I knocked on Michael’s brown painted door with key scratches in the centre. I had to knock ten times, loud, because of the drum noise pounding.

‘Mirabella,’ the skeleton smiled.

Michael shivered under his stained robe. He had long grey hairs growing out of his chin. An unlit cigarette stuck to his lip.

‘Hi,’ I said. Then I started to cry.

Michael turned away from me and lurched headfirst into the noise. I locked the door behind me. It sounded like
AC/DC
or something. There was a chemical stink that mixed with the smell of my blood. Michael’s place was a mess of teacups and blankets in tents on the floor, bottles on their sides and books off the shelves – split open and stuck in the shape of brooms.
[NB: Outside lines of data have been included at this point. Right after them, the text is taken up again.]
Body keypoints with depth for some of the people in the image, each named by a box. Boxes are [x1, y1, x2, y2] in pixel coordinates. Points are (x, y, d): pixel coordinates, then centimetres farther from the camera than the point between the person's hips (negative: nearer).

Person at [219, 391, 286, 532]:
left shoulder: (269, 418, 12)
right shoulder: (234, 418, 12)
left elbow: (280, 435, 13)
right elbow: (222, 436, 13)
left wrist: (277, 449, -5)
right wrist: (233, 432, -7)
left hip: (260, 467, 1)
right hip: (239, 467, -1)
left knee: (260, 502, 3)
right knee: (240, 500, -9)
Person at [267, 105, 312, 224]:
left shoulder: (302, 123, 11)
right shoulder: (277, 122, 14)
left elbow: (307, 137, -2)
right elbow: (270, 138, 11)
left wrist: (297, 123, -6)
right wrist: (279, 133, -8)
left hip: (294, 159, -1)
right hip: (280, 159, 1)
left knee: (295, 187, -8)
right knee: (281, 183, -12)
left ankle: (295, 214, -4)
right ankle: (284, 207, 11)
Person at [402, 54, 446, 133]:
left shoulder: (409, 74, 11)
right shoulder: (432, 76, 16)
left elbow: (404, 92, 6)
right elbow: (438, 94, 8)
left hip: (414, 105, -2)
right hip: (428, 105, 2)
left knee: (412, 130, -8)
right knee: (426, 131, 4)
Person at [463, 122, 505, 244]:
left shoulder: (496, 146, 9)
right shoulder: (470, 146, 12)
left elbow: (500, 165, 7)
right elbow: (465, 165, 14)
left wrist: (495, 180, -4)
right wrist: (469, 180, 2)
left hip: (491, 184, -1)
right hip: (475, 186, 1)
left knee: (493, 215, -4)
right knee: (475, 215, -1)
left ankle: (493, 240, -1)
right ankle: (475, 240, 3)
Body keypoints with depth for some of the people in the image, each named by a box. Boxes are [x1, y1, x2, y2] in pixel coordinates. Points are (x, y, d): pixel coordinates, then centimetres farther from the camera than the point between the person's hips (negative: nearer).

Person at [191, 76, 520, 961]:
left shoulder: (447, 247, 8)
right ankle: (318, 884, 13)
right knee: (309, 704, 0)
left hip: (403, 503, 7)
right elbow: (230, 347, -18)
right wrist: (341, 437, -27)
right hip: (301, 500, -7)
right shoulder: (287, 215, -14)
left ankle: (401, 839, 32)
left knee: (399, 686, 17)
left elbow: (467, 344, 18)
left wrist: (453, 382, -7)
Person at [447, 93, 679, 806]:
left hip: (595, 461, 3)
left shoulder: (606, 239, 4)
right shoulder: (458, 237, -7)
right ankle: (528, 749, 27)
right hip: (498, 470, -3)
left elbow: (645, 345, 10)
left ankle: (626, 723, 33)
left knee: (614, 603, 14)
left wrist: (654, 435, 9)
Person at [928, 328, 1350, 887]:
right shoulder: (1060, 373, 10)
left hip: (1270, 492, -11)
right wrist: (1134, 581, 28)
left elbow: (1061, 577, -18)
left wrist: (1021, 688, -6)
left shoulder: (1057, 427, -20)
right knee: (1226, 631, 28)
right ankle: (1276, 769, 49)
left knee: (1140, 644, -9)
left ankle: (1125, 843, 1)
I didn’t want to sit and I didn’t want to stand.

Michael teetered and dropped down on his black couch, moaning as he dropped.

‘Stop crying, Mirabella. I want to watch you dance.’

‘Why?’ I screamed, trying to stop myself from more crying when he was the one sick. ‘I can’t move to this!’

‘It’s Swedish – Dead Korinthians,’ Michael said. He didn’t have to scream. ‘I can’t read anymore.’

I stood there in front of him, pooling blood. I couldn’t move. The sound was male howling.

‘Dance, Mira!’ the skeleton said. He raised his purple-knuckled fist in the air.

I started moving my hips in tiny circles on top of my legs. The music ramped up and Michael fisted along. His hand turned into a V sign, then back to a fist.

I gyrated and spun. Me and Michael entered the obliteration of open men’s throats. The backs of my legs started spasming in pain, the way they had in Gio’s car.

I heard Michael chanting. I let my head hang. I let my arms hang. I realized that all I’d really done in the past year for exercise or anything else was dance at the club, dance in high heels. My legs felt dead. I hung my head down to that sound. Almost all of my body had turned into static. I felt blood in my eyes. I started to get used to the hanging, this feeling of trying to feel through the numbness.

I looked through my hair at Michael. He was smiling at me, perfect in midnight light.

This near-dead man wanted the truth out of me.

Between my head and the carpet, I felt hot little beats. I wrapped my arms around my legs, hugged my chest to my thighs. It felt so good to have my stomach in a fold. My whole body spiralled in on itself.

Michael’s face seemed thicker, suddenly pink. The song finished so abruptly that the silence rang in my ears. I stood up, unsteady. I rubbed my hands on my face.

‘You dance like a warrior woman now. How’d that happen, Mirabella?’

I felt proud and then embarrassed.

‘Uh, there was this guy that I was seeing at the club and he said that the first time he saw me dancing he felt ashamed for me. He said I was up there because of men’s longings. Like, that all men wanted me to be their whore. And that reminded me of you and John, like how I grew up with you guys or something. But Gio said he didn’t know if I could handle that yet. He said he didn’t know if I knew how to soothe a man yet. How to let all these strange men love me for their own release. Gio said that the other girls forgot what they did – grabbing on to men’s cocks for a living. Gio said I was different. All the great whores become pure, Gio said.’

I felt pins and needles all over my body.